**Brief:**
Extract the text lines from the records below and reproduce them verbatim, keeping the pictures out of your answer.

**Exercise materials:**
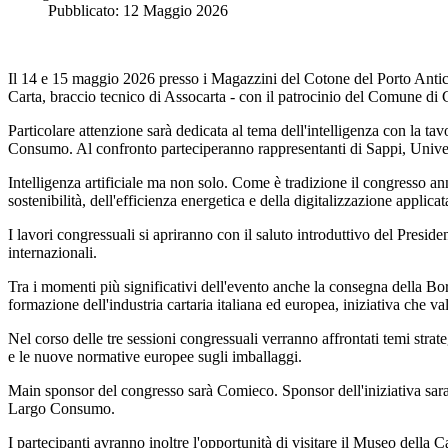
Pubblicato: 12 Maggio 2026
Il 14 e 15 maggio 2026 presso i Magazzini del Cotone del Porto Antic
Carta, braccio tecnico di Assocarta - con il patrocinio del Comune di G
Particolare attenzione sarà dedicata al tema dell'intelligenza con la tav
Consumo. Al confronto parteciperanno rappresentanti di Sappi, Univers
Intelligenza artificiale ma non solo. Come è tradizione il congresso annu
sostenibilità, dell'efficienza energetica e della digitalizzazione applicata
I lavori congressuali si apriranno con il saluto introduttivo del Preside
internazionali.
Tra i momenti più significativi dell'evento anche la consegna della Bo
formazione dell'industria cartaria italiana ed europea, iniziativa che 
Nel corso delle tre sessioni congressuali verranno affrontati temi strategi
e le nuove normative europee sugli imballaggi.
Main sponsor del congresso sarà Comieco. Sponsor dell'iniziativa sara
Largo Consumo.
I partecipanti avranno inoltre l'opportunità di visitare il Museo della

**Task response:**
Pubblicato: 12 Maggio 2026
Il 14 e 15 maggio 2026 presso i Magazzini del Cotone del Porto Antic
Carta, braccio tecnico di Assocarta - con il patrocinio del Comune di G
Particolare attenzione sarà dedicata al tema dell'intelligenza con la tav
Consumo. Al confronto parteciperanno rappresentanti di Sappi, Univers
Intelligenza artificiale ma non solo. Come è tradizione il congresso annu
sostenibilità, dell'efficienza energetica e della digitalizzazione applicata
I lavori congressuali si apriranno con il saluto introduttivo del Preside
internazionali.
Tra i momenti più significativi dell'evento anche la consegna della Bo
formazione dell'industria cartaria italiana ed europea, iniziativa che 
Nel corso delle tre sessioni congressuali verranno affrontati temi strategi
e le nuove normative europee sugli imballaggi.
Main sponsor del congresso sarà Comieco. Sponsor dell'iniziativa sara
Largo Consumo.
I partecipanti avranno inoltre l'opportunità di visitare il Museo della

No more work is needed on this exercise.